Stało się: Rada Miasta Gdańska złamała konstytucję?
Przede wszystkim Art. 42. pkt. 3. który brzmi: Każdego uważa się za niewinnego, dopóki jego wina nie zostanie stwierdzona prawomocnym wyrokiem sądu.
Pojawił się też Art. 30. wynikający z powyższego, ze przyrodzona i niezbywalna godność człowieka stanowi źródło wolności i praw człowieka i obywatela. Jest ona nienaruszalna, a jej poszanowanie i ochrona jest obowiązkiem władz publicznych.
Związkowcy zwracają też uwagę, że zgodnie Art. 40., który mówi, że nikt nie może być poddany torturom ani okrutnemu, nieludzkiemu lub poniżającemu traktowaniu i karaniu – w ten sposób traktowana jest rodzina i bliscy Prałata Jankowskiego.

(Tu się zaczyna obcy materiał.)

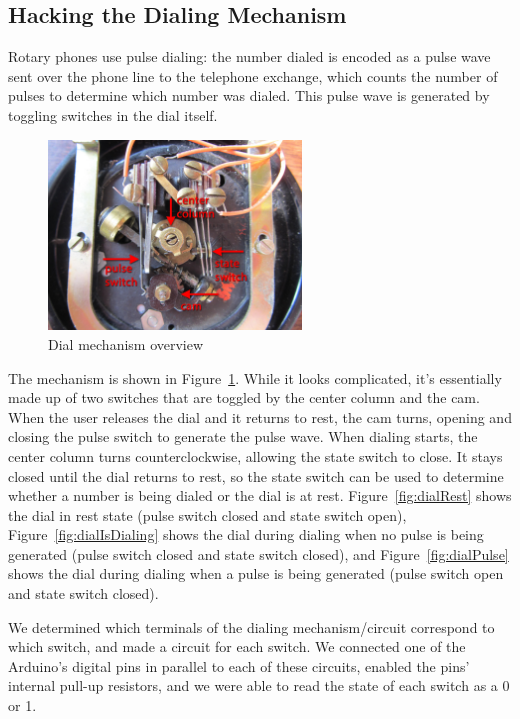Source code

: \documentclass{es50report}
\begin{document}
    \subsection{Hacking the Dialing Mechanism}
    Rotary phones use pulse dialing: the number dialed is encoded as a pulse wave sent over the phone line to the telephone exchange, which counts the number of pulses to determine which number was dialed. This pulse wave is generated by toggling switches in the dial itself.

    \begin{figure}
        \centering
        \includegraphics[width=0.6\textwidth, clip=true, trim=200 50 200 70]{images/small/dialOverview}
        \caption{Dial mechanism overview}\label{fig:dialOverview}
    \end{figure}

    The mechanism is shown in Figure~\ref{fig:dialOverview}. While it looks complicated, it's essentially made up of two switches that are toggled by the center column and the cam. When the user releases the dial and it returns to rest, the cam turns, opening and closing the pulse switch to generate the pulse wave. When dialing starts, the center column turns counterclockwise, allowing the state switch to close. It stays closed until the dial returns to rest, so the state switch can be used to determine whether a number is being dialed or the dial is at rest. Figure~\ref{fig:dialRest} shows the dial in rest state (pulse switch closed and state switch open), Figure~\ref{fig:dialIsDialing} shows the dial during dialing when no pulse is being generated (pulse switch closed and state switch closed), and Figure~\ref{fig:dialPulse} shows the dial during dialing when a pulse is being generated (pulse switch open and state switch closed).

    We determined which terminals of the dialing mechanism/circuit correspond to which switch, and made a circuit for each switch. We connected one of the Arduino's digital pins in parallel to each of these circuits, enabled the pins' internal pull-up resistors, and we were able to read the state of each switch as a 0 or 1.
\end{document}

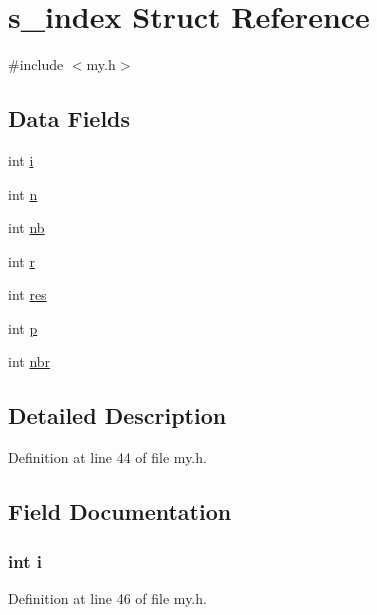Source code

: \hypertarget{structs__index}{\section{s\+\_\+index Struct Reference}
\label{structs__index}
}


{\ttfamily \#include $<$my.\+h$>$}

\subsection*{Data Fields}
\begin{DoxyCompactItemize}
\item 
int \hyperlink{structs__index_acb559820d9ca11295b4500f179ef6392}{i}
\item 
int \hyperlink{structs__index_a76f11d9a0a47b94f72c2d0e77fb32240}{n}
\item 
int \hyperlink{structs__index_ab310c6afcc676eab3930dce2650511c0}{nb}
\item 
int \hyperlink{structs__index_acab531abaa74a7e664e3986f2522b33a}{r}
\item 
int \hyperlink{structs__index_aac31eb68bff694554a182bd796b2f1c5}{res}
\item 
int \hyperlink{structs__index_a533391314665d6bf1b5575e9a9cd8552}{p}
\item 
int \hyperlink{structs__index_a8dd0ad1e89c554ecb23740525af3dc5d}{nbr}
\end{DoxyCompactItemize}


\subsection{Detailed Description}


Definition at line 44 of file my.\+h.



\subsection{Field Documentation}
\hypertarget{structs__index_acb559820d9ca11295b4500f179ef6392}{
\subsubsection[{i}]{\setlength{\rightskip}{0pt plus 5cm}int i}}\label{structs__index_acb559820d9ca11295b4500f179ef6392}


Definition at line 46 of file my.\+h.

Jak podkreślano na niedawnym posiedzeniu Komisji Krajowej NSZZ "Solidarność" artykuł prasowy nie może zastępować sądu w orzekaniu winy, a lincz nie może być drogą do egzekucji prawa. Sprawę trzeba wyjaśnić, a do tego czasu pomnik i pamięć o kapelanie Solidarności ks. Prałatowi Henrykowi Jankowskiemu podlega ochronie.
Radni podjęli decyzje o odebraniu ks. Prałatowi Henrykowi Jankowskiemu honorowego obywatelstwa Gdańska, zmiany nazwy skweru jego imienia, oraz rozbiórki pomnika.